• **Required action**
The required output is the exact run of lines below that opens at the line with "left shoulder: (522, 117)" and closes at the line with "right shoulder: (1023, 681)".

Stored dataset items
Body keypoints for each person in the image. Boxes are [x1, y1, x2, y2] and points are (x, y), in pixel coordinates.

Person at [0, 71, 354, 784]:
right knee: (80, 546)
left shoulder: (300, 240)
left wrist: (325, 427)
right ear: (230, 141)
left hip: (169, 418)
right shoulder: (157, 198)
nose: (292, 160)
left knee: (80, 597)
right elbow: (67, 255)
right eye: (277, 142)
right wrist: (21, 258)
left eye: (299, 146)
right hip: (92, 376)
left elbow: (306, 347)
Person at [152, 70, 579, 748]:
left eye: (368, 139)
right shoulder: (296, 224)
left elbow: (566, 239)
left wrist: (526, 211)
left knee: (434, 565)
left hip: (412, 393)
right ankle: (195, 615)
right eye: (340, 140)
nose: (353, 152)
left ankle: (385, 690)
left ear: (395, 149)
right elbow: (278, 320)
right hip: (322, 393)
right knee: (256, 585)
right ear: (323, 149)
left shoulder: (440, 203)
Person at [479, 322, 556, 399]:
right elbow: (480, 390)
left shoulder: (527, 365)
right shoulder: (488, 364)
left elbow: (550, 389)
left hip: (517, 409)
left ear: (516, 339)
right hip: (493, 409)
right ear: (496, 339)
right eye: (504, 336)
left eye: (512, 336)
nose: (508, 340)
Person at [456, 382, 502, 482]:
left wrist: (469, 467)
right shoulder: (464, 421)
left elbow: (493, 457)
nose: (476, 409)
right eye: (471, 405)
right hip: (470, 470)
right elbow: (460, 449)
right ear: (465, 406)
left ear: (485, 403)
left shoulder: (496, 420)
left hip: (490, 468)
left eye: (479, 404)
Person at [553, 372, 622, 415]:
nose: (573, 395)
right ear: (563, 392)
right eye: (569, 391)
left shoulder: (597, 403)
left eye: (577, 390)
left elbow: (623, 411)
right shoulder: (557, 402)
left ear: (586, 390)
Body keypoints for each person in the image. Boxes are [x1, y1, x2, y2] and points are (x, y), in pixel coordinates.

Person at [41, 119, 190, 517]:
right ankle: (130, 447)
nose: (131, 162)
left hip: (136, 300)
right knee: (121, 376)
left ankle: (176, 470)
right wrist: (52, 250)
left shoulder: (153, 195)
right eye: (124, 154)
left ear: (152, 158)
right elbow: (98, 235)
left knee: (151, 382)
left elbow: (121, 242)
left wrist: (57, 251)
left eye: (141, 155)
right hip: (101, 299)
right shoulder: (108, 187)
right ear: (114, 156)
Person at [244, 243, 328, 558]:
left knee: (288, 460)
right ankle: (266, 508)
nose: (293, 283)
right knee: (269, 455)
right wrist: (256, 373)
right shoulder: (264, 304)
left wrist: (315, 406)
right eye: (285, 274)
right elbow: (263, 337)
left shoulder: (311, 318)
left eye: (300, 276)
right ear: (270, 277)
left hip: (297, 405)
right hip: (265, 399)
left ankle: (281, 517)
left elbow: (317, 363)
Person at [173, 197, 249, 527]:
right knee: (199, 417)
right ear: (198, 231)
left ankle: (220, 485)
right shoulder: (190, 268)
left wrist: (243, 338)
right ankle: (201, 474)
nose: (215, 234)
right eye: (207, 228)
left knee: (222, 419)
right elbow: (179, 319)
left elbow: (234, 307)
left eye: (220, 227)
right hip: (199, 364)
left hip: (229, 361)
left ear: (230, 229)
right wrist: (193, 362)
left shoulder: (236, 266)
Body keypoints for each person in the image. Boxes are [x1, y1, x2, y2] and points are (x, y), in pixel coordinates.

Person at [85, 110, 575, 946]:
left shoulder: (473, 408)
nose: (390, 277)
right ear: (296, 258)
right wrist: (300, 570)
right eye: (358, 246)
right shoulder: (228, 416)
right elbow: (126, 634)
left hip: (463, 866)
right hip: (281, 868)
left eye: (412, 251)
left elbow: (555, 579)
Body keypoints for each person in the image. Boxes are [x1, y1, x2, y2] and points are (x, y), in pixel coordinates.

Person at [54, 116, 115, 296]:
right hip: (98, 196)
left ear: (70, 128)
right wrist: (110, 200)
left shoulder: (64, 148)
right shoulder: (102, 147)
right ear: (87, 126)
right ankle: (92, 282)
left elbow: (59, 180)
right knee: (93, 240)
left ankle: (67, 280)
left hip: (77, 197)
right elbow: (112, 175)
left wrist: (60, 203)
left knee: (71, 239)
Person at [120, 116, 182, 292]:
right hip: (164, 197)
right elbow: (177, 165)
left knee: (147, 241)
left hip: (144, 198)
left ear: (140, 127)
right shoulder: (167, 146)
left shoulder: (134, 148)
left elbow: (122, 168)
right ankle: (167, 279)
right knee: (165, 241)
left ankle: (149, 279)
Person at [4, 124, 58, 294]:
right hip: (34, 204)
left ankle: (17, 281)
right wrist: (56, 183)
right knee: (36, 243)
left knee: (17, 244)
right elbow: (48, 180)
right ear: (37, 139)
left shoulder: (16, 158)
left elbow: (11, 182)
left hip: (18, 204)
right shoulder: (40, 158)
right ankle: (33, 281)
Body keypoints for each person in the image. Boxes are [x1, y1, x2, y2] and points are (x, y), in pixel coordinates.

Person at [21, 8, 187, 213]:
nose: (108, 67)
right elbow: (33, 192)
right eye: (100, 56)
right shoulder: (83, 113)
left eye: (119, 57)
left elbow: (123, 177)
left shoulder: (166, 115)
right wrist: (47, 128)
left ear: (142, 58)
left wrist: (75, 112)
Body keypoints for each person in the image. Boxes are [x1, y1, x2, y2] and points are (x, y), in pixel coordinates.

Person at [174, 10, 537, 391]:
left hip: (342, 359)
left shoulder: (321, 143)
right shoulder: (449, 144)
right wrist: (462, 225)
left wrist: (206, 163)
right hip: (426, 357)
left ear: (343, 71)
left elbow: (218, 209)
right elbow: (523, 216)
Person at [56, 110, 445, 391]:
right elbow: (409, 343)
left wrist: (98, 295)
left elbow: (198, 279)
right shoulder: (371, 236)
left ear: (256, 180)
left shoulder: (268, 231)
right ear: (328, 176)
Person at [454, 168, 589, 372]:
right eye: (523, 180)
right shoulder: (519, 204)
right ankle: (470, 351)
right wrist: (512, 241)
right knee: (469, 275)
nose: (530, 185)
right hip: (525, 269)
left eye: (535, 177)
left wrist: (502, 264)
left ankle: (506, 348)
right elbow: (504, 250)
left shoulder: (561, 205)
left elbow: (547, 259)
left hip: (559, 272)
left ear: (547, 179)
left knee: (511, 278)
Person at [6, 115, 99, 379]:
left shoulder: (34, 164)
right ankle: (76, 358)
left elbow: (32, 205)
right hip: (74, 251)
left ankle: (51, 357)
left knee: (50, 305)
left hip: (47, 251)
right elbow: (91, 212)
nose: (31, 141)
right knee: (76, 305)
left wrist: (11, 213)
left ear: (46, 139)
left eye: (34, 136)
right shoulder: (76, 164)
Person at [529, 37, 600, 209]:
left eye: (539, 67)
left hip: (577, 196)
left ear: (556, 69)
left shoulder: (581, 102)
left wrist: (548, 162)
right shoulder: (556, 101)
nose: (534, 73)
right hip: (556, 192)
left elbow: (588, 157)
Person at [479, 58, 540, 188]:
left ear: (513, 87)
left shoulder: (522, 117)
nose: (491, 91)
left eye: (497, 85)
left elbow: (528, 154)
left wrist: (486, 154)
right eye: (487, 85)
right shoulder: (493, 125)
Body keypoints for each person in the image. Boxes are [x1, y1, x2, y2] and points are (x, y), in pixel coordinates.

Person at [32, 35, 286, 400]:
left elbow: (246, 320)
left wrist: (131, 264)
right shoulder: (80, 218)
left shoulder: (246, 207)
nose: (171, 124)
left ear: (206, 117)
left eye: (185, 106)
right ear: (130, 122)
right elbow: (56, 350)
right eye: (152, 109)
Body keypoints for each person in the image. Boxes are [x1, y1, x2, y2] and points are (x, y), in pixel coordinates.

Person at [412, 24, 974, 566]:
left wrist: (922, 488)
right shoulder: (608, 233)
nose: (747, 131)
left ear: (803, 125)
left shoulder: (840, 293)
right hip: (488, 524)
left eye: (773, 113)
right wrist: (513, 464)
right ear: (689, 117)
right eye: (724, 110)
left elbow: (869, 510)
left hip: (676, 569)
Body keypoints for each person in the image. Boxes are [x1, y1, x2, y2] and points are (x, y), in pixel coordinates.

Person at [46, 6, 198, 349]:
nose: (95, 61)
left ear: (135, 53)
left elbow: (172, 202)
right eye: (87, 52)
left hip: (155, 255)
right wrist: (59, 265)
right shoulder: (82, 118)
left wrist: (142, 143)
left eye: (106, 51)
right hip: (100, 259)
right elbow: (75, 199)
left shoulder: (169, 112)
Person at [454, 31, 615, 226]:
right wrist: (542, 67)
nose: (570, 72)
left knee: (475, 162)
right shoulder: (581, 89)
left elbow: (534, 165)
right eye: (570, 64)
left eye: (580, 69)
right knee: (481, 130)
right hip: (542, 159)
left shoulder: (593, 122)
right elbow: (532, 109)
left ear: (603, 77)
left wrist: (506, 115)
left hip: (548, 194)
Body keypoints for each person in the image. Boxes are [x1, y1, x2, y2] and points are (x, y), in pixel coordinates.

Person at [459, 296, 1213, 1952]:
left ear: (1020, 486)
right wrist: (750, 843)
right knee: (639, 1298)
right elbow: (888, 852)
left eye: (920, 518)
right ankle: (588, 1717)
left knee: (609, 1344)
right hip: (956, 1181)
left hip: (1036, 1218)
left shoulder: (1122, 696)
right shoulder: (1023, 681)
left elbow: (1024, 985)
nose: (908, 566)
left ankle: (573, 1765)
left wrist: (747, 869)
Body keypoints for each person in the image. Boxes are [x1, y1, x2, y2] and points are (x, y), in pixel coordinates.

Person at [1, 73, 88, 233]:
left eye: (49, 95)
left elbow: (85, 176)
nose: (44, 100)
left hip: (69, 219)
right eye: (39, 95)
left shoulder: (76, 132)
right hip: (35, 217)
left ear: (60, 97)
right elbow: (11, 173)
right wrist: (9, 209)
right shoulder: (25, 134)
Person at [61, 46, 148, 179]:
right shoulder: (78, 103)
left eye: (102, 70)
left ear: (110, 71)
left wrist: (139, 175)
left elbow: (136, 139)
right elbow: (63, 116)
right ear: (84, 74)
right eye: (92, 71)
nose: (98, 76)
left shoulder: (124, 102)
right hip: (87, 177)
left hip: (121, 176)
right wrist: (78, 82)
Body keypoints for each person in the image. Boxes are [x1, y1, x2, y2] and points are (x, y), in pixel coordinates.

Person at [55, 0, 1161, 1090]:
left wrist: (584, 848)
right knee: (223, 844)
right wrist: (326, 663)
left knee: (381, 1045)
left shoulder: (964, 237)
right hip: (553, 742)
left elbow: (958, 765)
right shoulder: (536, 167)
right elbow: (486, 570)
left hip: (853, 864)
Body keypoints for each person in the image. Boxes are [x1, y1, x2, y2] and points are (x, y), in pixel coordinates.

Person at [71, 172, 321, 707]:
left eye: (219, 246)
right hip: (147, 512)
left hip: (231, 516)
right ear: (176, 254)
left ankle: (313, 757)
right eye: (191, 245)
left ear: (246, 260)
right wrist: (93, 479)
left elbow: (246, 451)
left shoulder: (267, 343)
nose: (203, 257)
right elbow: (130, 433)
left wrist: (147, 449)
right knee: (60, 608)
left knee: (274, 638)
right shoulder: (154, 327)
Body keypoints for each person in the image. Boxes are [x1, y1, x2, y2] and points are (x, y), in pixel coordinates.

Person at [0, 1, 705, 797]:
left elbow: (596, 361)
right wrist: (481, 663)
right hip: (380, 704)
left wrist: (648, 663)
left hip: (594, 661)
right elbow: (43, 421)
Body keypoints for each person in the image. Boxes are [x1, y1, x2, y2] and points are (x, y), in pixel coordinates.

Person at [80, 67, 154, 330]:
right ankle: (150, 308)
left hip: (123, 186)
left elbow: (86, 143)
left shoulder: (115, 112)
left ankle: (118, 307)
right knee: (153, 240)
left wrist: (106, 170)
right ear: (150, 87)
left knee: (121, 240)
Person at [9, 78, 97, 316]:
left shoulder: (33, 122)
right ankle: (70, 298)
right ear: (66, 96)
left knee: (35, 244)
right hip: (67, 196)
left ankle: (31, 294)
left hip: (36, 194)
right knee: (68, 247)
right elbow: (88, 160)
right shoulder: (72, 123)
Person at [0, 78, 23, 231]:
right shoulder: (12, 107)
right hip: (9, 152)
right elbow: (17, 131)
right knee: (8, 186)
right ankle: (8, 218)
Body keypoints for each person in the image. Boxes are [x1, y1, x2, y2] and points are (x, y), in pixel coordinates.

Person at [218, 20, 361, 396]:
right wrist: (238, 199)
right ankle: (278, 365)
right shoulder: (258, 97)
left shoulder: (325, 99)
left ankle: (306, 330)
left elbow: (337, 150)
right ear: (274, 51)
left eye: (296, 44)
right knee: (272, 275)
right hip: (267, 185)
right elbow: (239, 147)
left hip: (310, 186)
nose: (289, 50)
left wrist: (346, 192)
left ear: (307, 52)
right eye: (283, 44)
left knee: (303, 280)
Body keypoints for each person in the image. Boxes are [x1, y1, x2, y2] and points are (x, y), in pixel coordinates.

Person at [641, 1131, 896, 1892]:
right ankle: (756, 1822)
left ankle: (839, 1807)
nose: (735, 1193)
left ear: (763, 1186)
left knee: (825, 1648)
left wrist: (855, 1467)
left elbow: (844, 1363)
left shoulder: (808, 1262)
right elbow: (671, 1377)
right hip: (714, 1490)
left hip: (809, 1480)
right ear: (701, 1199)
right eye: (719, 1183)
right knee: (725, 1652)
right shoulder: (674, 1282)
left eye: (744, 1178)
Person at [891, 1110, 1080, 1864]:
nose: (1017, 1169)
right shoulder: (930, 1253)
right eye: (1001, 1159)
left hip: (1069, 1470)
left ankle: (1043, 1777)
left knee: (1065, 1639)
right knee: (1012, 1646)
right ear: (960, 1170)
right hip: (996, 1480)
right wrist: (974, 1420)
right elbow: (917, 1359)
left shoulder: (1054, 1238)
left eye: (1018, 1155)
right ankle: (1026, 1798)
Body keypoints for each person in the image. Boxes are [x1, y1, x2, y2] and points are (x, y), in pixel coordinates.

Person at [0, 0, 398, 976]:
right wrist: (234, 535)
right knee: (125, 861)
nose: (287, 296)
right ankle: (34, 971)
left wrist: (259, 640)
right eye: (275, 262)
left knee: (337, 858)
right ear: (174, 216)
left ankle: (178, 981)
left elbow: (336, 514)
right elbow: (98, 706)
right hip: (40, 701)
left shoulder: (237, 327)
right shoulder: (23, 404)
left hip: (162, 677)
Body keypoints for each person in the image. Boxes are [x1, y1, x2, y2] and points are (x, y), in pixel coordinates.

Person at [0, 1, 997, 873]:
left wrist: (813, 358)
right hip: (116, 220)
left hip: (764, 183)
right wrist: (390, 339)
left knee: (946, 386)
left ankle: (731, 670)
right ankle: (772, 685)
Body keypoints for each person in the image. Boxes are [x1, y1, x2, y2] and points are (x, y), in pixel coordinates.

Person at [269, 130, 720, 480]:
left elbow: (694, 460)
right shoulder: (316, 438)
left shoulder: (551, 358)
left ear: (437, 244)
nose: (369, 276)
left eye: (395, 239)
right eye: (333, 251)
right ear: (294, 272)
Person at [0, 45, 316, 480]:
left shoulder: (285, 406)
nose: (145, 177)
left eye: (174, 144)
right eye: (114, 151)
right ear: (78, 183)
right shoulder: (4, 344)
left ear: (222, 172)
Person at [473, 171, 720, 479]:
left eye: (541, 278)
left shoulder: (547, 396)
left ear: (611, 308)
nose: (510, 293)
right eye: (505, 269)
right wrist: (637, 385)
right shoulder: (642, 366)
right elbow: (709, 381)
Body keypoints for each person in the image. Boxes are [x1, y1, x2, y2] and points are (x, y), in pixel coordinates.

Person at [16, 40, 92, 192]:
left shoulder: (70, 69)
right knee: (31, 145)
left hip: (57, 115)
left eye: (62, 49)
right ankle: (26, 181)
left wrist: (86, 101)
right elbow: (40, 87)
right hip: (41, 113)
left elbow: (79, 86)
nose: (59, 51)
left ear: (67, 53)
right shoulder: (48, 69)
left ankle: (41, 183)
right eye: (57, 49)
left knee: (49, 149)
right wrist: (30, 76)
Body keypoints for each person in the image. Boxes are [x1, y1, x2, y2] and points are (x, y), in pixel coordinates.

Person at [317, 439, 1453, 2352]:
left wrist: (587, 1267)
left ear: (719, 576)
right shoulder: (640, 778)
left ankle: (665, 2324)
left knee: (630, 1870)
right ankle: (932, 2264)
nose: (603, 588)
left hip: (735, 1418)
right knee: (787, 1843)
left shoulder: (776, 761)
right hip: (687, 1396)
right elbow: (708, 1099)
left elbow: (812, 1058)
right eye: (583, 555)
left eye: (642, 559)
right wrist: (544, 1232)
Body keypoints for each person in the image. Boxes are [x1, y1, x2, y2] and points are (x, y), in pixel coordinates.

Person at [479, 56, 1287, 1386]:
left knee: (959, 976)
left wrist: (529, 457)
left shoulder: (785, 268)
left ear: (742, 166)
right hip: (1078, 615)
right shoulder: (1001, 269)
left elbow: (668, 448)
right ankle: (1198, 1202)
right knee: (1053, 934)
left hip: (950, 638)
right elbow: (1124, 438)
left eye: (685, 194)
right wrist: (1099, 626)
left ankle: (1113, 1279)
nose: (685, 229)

• **Answer to this problem**
left shoulder: (522, 117)
nose: (491, 91)
left eye: (497, 85)
left elbow: (528, 154)
left wrist: (486, 154)
right eye: (487, 85)
right shoulder: (493, 125)
Body keypoints for each person in the image. Boxes are [x1, y1, x2, y2] and points are (x, y), in pixel coordinates.

Person at [32, 35, 286, 400]:
left elbow: (246, 320)
left wrist: (131, 264)
right shoulder: (80, 218)
left shoulder: (246, 207)
nose: (171, 124)
left ear: (206, 117)
left eye: (185, 106)
right ear: (130, 122)
right elbow: (56, 350)
right eye: (152, 109)
Body keypoints for each person in the image. Boxes are [x1, y1, x2, y2] and points are (x, y), in pixel coordinates.

Person at [412, 24, 974, 566]:
left wrist: (922, 488)
right shoulder: (608, 233)
nose: (747, 131)
left ear: (803, 125)
left shoulder: (840, 293)
right hip: (488, 524)
left eye: (773, 113)
right wrist: (513, 464)
right ear: (689, 117)
right eye: (724, 110)
left elbow: (869, 510)
left hip: (676, 569)
Body keypoints for each person in the image. Boxes are [x1, y1, x2, y2] and points are (x, y), in pixel coordinates.

Person at [46, 6, 198, 349]:
nose: (95, 61)
left ear: (135, 53)
left elbow: (172, 202)
right eye: (87, 52)
left hip: (155, 255)
right wrist: (59, 265)
right shoulder: (82, 118)
left wrist: (142, 143)
left eye: (106, 51)
right hip: (100, 259)
right elbow: (75, 199)
left shoulder: (169, 112)
Person at [454, 31, 615, 226]:
right wrist: (542, 67)
nose: (570, 72)
left knee: (475, 162)
right shoulder: (581, 89)
left elbow: (534, 165)
right eye: (570, 64)
left eye: (580, 69)
right knee: (481, 130)
right hip: (542, 159)
left shoulder: (593, 122)
right elbow: (532, 109)
left ear: (603, 77)
left wrist: (506, 115)
left hip: (548, 194)
Body keypoints for each person in the image. Boxes are [x1, y1, x2, y2] and points are (x, y), in pixel coordinates.

Person at [459, 296, 1213, 1952]:
left ear: (1020, 486)
right wrist: (750, 843)
right knee: (639, 1298)
right elbow: (888, 852)
left eye: (920, 518)
right ankle: (588, 1717)
left knee: (609, 1344)
right hip: (956, 1181)
left hip: (1036, 1218)
left shoulder: (1122, 696)
right shoulder: (1023, 681)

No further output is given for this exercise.